begin Listed entries

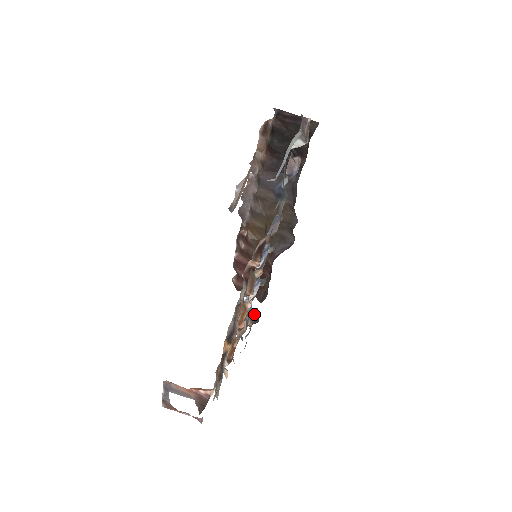
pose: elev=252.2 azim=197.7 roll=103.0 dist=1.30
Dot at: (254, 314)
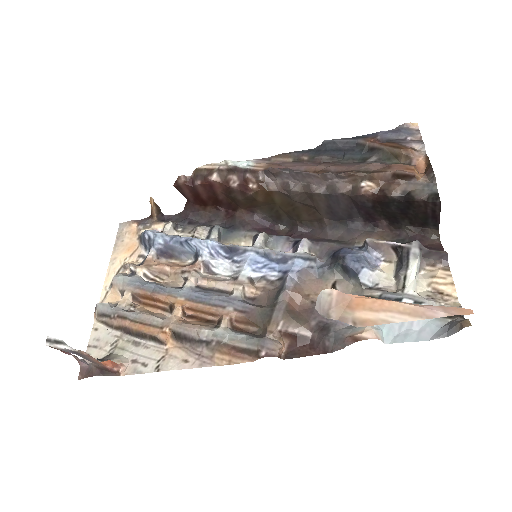
Dot at: (176, 230)
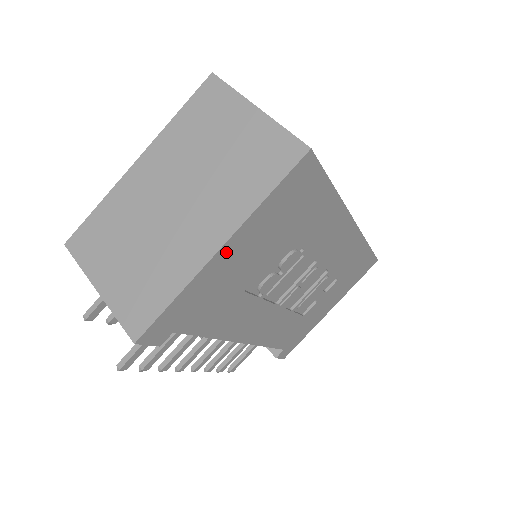
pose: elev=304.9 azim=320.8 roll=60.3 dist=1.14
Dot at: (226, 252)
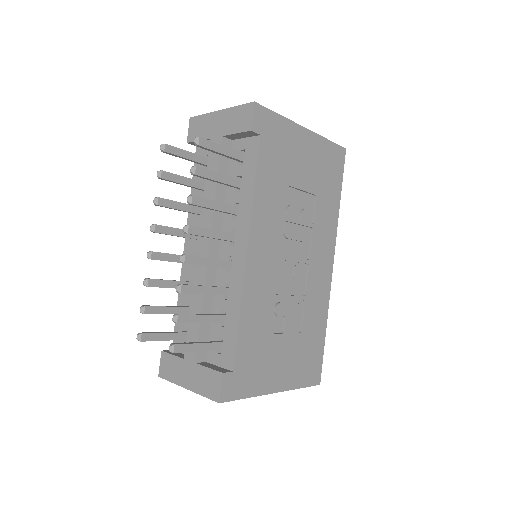
Dot at: (305, 136)
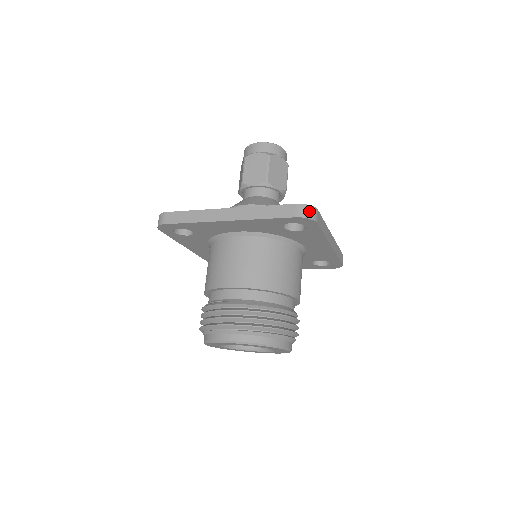
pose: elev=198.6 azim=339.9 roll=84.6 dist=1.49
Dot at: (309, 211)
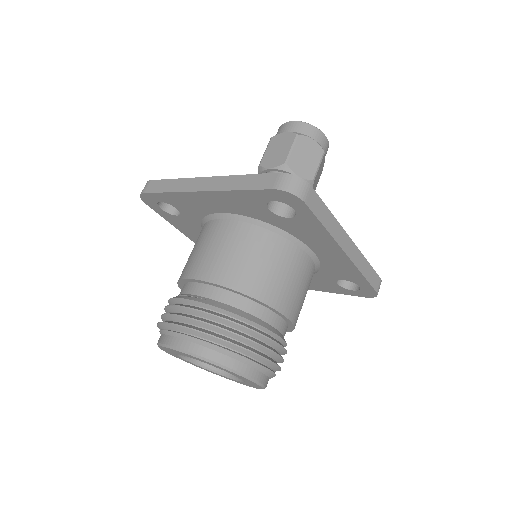
Dot at: (294, 184)
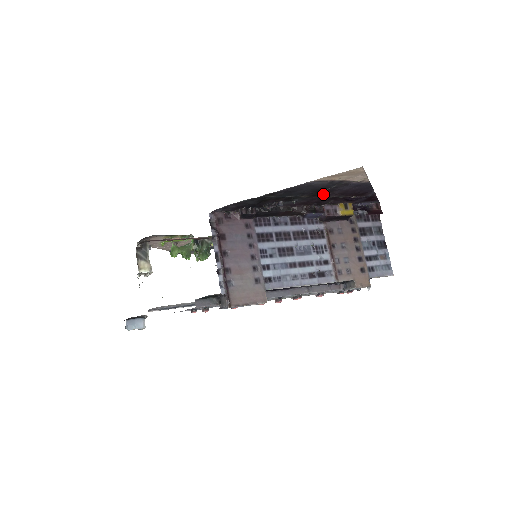
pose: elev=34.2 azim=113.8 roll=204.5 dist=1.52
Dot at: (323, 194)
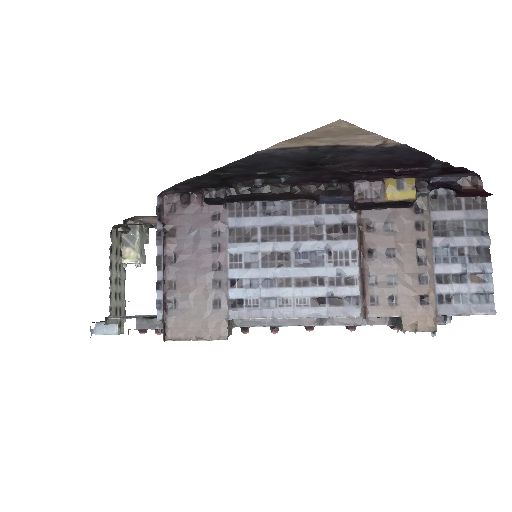
Dot at: (326, 167)
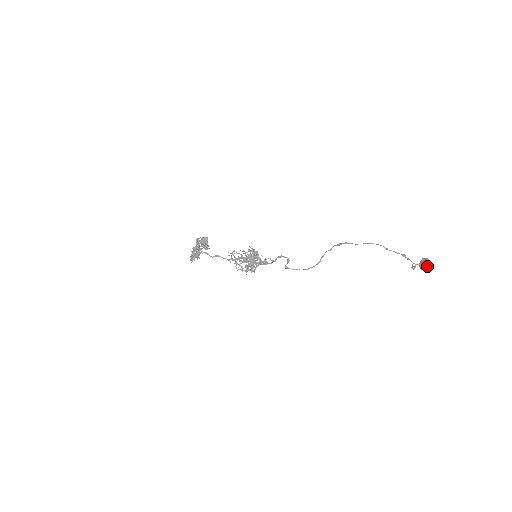
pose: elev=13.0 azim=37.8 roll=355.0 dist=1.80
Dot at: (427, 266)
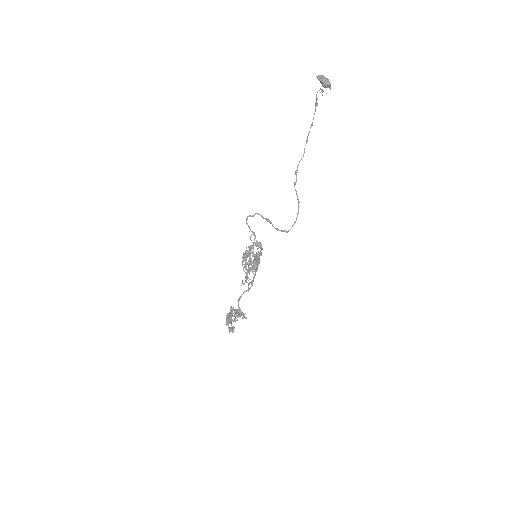
Dot at: (325, 78)
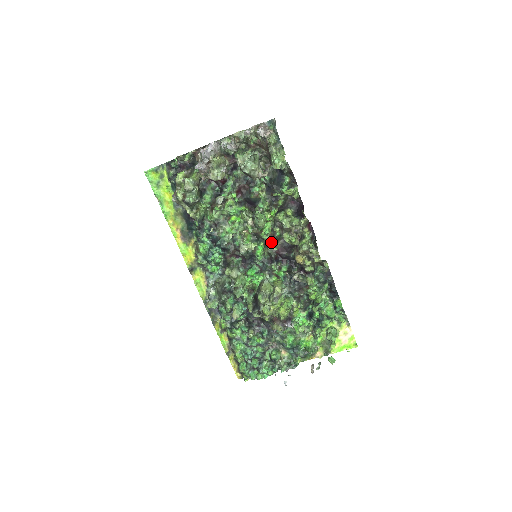
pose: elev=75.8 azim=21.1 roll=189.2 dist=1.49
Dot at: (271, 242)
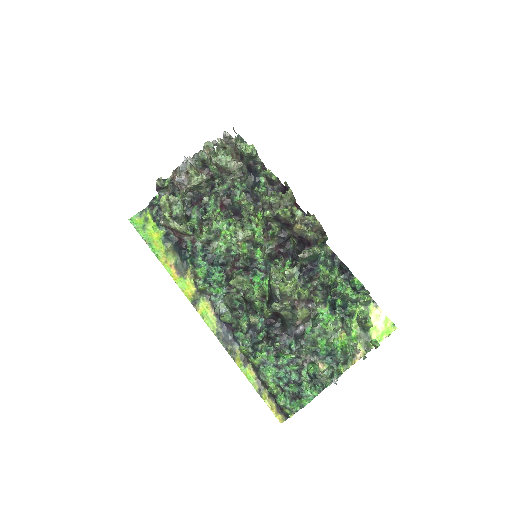
Dot at: (267, 242)
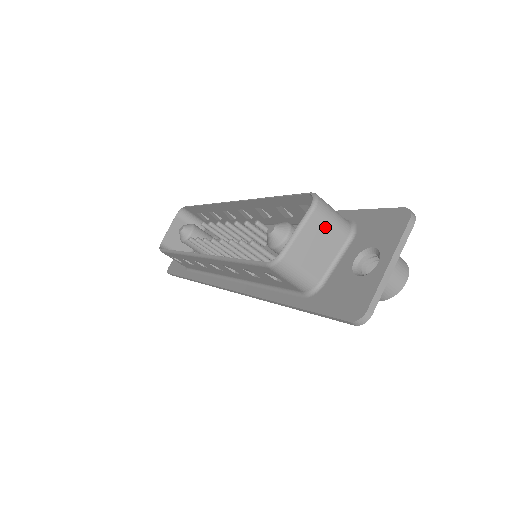
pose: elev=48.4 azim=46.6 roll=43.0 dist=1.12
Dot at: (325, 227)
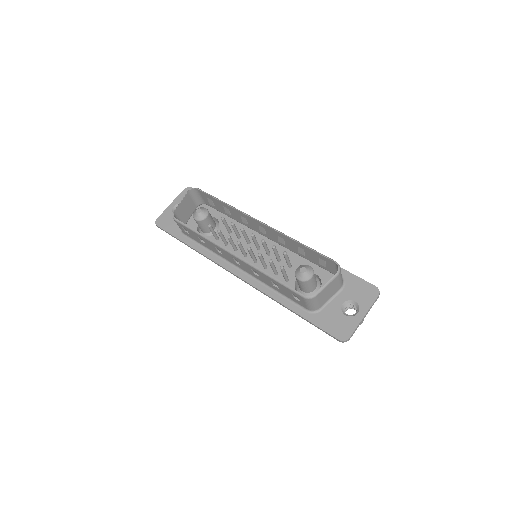
Dot at: (336, 283)
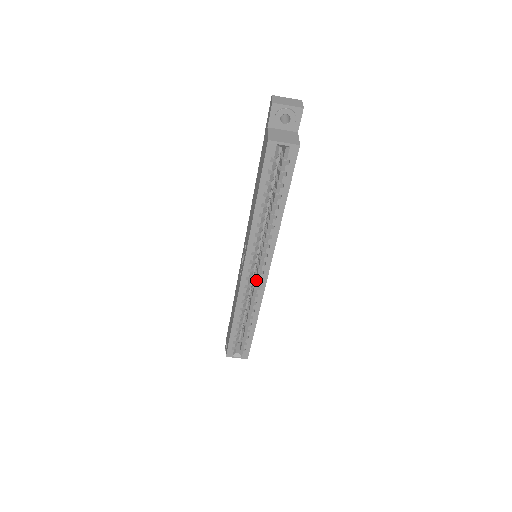
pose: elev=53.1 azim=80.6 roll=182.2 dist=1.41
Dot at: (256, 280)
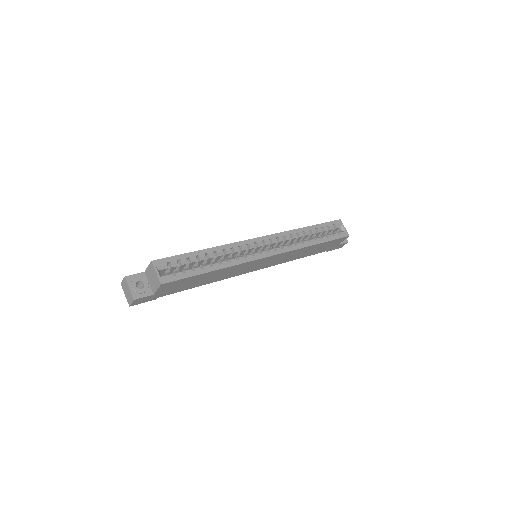
Dot at: (256, 252)
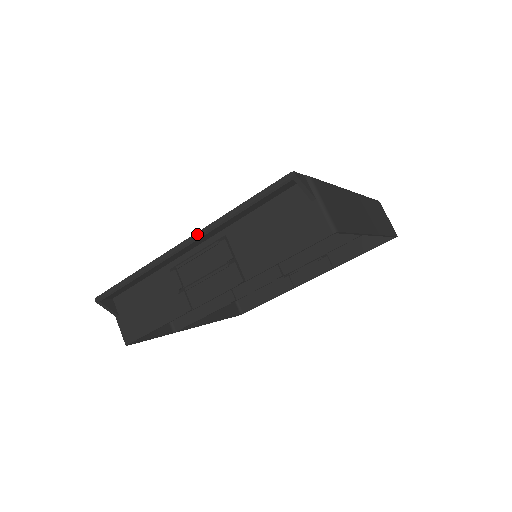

end Listed entries

Please copy the lines from the one containing "pose: elev=198.6 azim=339.9" through the last line of the items, both ends included. Leave the pictures out of your copy.

pose: elev=198.6 azim=339.9 roll=84.6 dist=1.49
Dot at: (309, 211)
Dot at: (294, 184)
pose: elev=34.2 azim=113.8 roll=204.5 dist=1.52
Dot at: (323, 194)
Dot at: (326, 167)
pose: elev=13.0 azim=37.8 roll=355.0 dist=1.80
Dot at: (427, 266)
Dot at: (325, 78)
pose: elev=75.8 azim=21.1 roll=189.2 dist=1.49
Dot at: (271, 242)
Dot at: (267, 242)
pose: elev=48.4 azim=46.6 roll=43.0 dist=1.12
Dot at: (325, 227)
Dot at: (336, 283)
pose: elev=53.1 azim=80.6 roll=182.2 dist=1.41
Dot at: (256, 280)
Dot at: (256, 252)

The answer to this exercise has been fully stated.